By tree we mean a graph $G$ in which any two vertices $v, y$ are connected by a single path. Equivalently, an undirected, connected, acyclical graph.
So, there's this thing in statistics called a Decision, or Regression Tree. You feed it the algorithm a sample of data, each observation consisting of a pair $(x, y)$. Explanatory variables corresponding to a point $x \in \mathbb{R}^n$ and outcomes to $y \in Y$. If $Y = \mathbb{R}$ then it's called a regression tree, if $Y$ is closed and discrete then it's a decision tree. Once you find the better suited tree, you (ideally) have a good model for predicting these outcomes. One can extend this framework to outcomes with higher dimensionality, but let's stay with this toy model for now.

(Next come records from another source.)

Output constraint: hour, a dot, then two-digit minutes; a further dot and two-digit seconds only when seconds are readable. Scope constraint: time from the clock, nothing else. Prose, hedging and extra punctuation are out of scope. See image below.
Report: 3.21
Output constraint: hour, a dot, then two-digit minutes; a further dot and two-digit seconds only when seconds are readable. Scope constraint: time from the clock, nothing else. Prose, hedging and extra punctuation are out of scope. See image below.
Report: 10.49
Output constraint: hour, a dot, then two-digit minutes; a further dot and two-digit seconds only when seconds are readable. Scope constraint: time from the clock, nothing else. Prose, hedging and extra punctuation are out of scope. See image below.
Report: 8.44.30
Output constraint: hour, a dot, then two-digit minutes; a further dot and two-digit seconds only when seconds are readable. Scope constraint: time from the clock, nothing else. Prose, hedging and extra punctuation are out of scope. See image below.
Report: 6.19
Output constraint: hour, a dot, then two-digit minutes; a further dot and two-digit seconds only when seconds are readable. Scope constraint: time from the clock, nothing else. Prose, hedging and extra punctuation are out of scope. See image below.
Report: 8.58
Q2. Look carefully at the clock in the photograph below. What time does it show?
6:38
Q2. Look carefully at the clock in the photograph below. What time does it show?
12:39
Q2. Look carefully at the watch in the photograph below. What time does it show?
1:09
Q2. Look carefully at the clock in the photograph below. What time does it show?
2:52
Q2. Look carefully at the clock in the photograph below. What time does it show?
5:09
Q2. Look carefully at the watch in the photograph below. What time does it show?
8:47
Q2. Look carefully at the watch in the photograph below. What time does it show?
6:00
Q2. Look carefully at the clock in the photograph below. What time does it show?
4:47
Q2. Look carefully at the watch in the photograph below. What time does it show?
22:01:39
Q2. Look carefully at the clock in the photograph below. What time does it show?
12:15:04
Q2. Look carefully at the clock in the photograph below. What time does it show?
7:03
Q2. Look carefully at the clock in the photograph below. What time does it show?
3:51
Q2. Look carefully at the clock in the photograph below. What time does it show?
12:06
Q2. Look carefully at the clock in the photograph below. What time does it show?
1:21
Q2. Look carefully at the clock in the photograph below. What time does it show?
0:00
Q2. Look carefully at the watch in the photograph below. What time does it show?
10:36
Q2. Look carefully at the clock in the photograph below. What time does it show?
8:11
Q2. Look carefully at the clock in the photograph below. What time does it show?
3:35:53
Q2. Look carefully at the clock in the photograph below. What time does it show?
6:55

We now have to define a metric for inequality - for reasons which will soon become clear. Say you're modelling income using three variables: higher degree binary, years of experience and height. There's different ways to divide the sample of data into two parts such that the proportions of outcomes $y$ above a certain real number $m$ are the most distant. One can divide the data into people above and below the median height. There might be a difference in income, maybe statistically significant even. We do know however that dividing the data into people with and without college degrees likely induces a much larger difference of income across samples. That seems to be a better division of the data, in the sense that it maximizes inequality of outcomes across samples under a certain metric - or minimizes entropy within samples.
Paths from the root to leaves characterise classificafication or prediction rules such that for any $x$ in $\mathbb{R}^n$ there is a $y \in Y$ which is the best prediction given data and hyperparameters of the tree. Each leaf/rule maps points that arrive at it to predicted values using aggregations such as mean or median of the outcome. This sounds like a function $T : \mathbb{R}^n \to Y$.
(Little détour: It seems reasonable that aggregating $k$ decision trees into a forest and averaging their predictions, if all explanatory variables are continuous then for a high enough $k$ the resulting forest $F : \mathbb{R}^n \to Y$ is continuous.)
My question is how do I represent decision trees as mappings between a vector space and some target set?